Postby Big Magilla » Wed Aug 02, 2017 1:22 am

This is an easy one. Haskell Wexler's cinematography for Hal Ashby's Bound for Glory about the early life of Woody Guthrie is so far above the competition that there is no contest.

The only other nominee worthy of also-ran status is Owen Roizman's captivating work on Network. In fact, the other Best Picture nominees, All the President's Men, Taxi Driver and Rocky as well as several films nominated in other categories, Seven Beauties, The Seven-Per-Cent Solution Carrie, The Omen, The Shootist and Voyage of the Damned would have been more acceptable than what we got.
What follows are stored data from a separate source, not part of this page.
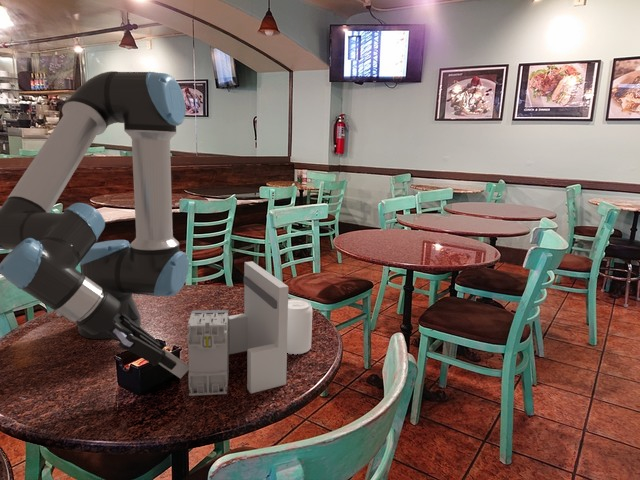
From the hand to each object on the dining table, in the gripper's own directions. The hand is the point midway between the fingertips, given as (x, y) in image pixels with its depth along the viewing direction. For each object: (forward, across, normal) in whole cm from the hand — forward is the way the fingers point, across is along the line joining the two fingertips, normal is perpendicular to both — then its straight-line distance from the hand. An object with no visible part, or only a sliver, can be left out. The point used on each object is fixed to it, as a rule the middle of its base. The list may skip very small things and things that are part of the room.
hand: (184, 371), depth 93 cm
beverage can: (+22, -6, +18) cm, 29 cm away
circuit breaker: (+7, -1, +2) cm, 7 cm away
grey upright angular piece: (+13, -2, +9) cm, 16 cm away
The 1976 version of King Kong was poorly written with Charles Grodin's loud, obnoxious villain and Jessica Lange's breathy tenth-rate imitation of Marilyn Monroe making it difficult to sit through, ending in a climax in the architecturally uninteresting World Trade Center rather than the iconic Empire State Building. Planes crashing into the towers, even if they were just helicopters, makes watching it now even more soul numbing.

With Logan's Run, they were honoring the deep focus anamorphic lens which allowed the film to be shot in 35mm. and blown up to 70mm. for its theatrical presentation. The story was hokey, the sets laughable and the dystopian terrain bleak, but at least it was better than King Kong.

I suppose it was the concert scenes that got Robert Surtees another unworthy nomination for the awful 1976 version of A Star Is Born, but there was nothing in the domestic scenes particularly interesting. But wait, we have another two years of Surtees nominations to wade through, one of which I might actually vote for.